Activity | JSON | Protobuf | % Difference |
---|
Serialization | 1.4081 | 0.6609 | 53.0643 |
Deserialization | 1.1308 | 0.3009 | 73.389 |
For serialization, protobufs are 53% faster, while for deserialization, they’re 73.4% faster. The output above is in seconds, so for a million runs, we saved almost 1.5 seconds by using protobufs vs using jsons if we were just serializing and deserializing them.

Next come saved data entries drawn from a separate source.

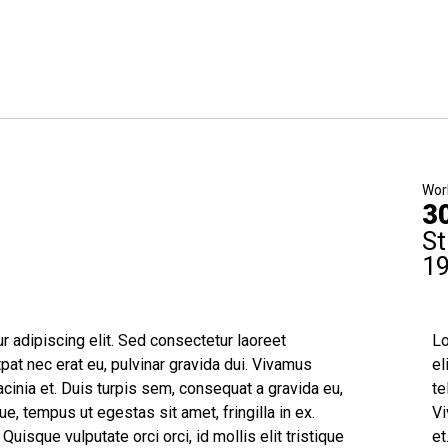
Wor
3
St
1
 adipiscing elit. Sed consectetur laoreet
Lo
at nec erat eu, pulvinar gravida dui. Vivamus
el
lacinia et. Duis turpis sem, consequat a gravida eu,
te
ue, tempus ut egestas sit amet, fringilla in ex.
Vi
Quisque vulputate orci orci, id mollis elit tristique
et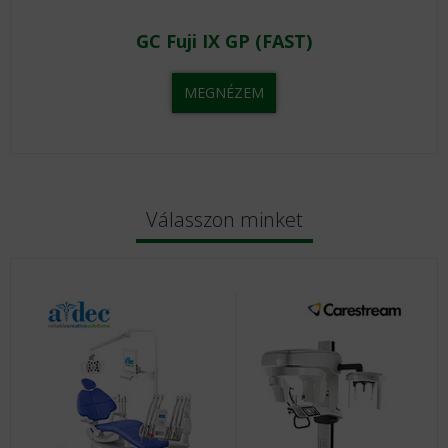
GC Fuji IX GP (FAST)
MEGNÉZEM
Válasszon minket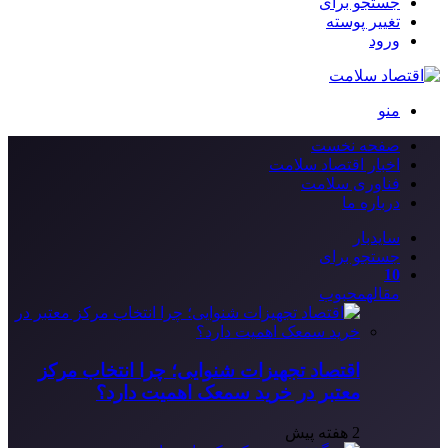
جستجو برای
تغییر پوسته
ورود
منو
صفحه نخست
اخبار اقتصاد سلامت
فناوری سلامت
درباره ما
سایدبار
جستجو برای
10
مقاله
محبوب
اقتصاد تجهیزات شنوایی؛ چرا انتخاب مرکز
معتبر در خرید سمعک اهمیت دارد؟
2 هفته پیش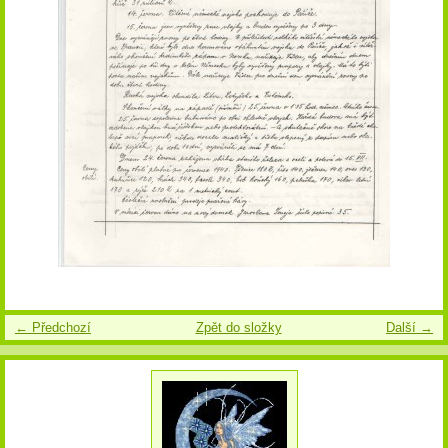
← Předchozí
Zpět do složky
Další →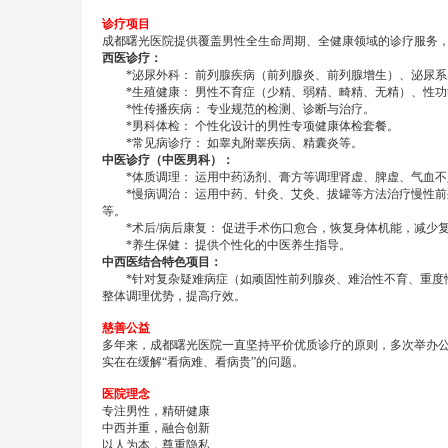
诊疗项目
成都曙光医院提供覆盖男性全生命周期、全健康领域的诊疗服务
西医诊疗：
*泌尿外科： 前列腺疾病（前列腺炎、前列腺增生）、泌尿系
*生殖健康： 男性不育症（少精、弱精、畸精、无精）、性功
*性传播疾病： 专业规范的检测、诊断与治疗。
*男科体检： 个性化设计的男性专项健康体检套餐。
*常见病诊疗： 如睾丸附睾疾病、精囊炎等。
中医诊疗（中医男科）：
*体质调理： 运用中药汤剂、膏方等调理肾虚、脾虚、气血不
*慢病调治： 运用中药、针灸、艾灸、拔罐等方法治疗慢性前
等。
*术后/病后康复： 促进手术伤口愈合，恢复身体机能，减少
*养生保健： 提供个性化的中医养生指导。
中西医结合特色项目：
*针对复杂疑难病症（如顽固性前列腺炎、难治性不育、重度性
整体调理优势，提高疗效。
慈善公益
多年来，成都曙光医院一直坚持平价优质诊疗的原则，多次举办
实在在缓解“看病难、看病贵”的问题。
医院理念
专注男性，精研健康
中西并重，融合创新
以人为本，尊重隐私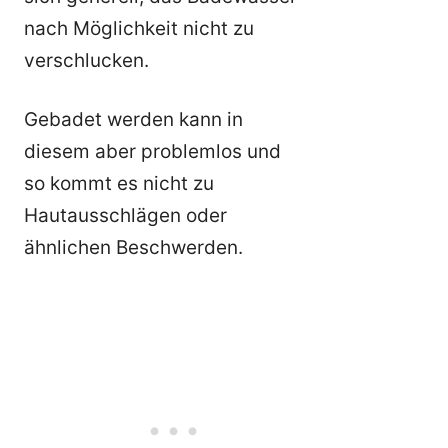
nach Möglichkeit nicht zu
verschlucken.
Gebadet werden kann in
diesem aber problemlos und
so kommt es nicht zu
Hautausschlägen oder
ähnlichen Beschwerden.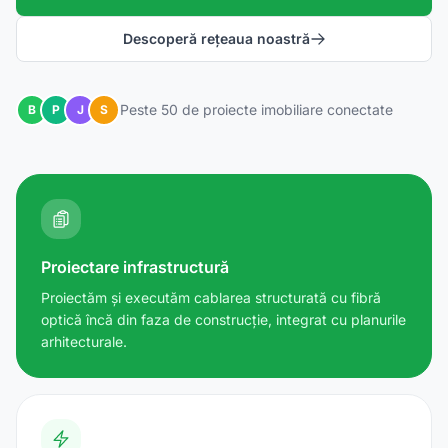
Descoperă rețeaua noastră
Peste 50 de proiecte imobiliare conectate
B
P
J
S
Proiectare infrastructură
Proiectăm și executăm cablarea structurată cu fibră
optică încă din faza de construcție, integrat cu planurile
arhitecturale.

In a large application where the payload also becomes complex, this will aid in speeding things up greatly. Additionally, note the field tags. These are used in lieu of the field names within the definition, so you have the added memory reduction.
Additionally, the json
library is unaware of whether a field is an int or a string. Protobufs make this explicit and leave no ambiguity to chance when creating the payload or when serializing or deserializing it.
I’ll follow up with a part-2 where I discuss using protobufs with the usual suspect: gRPC.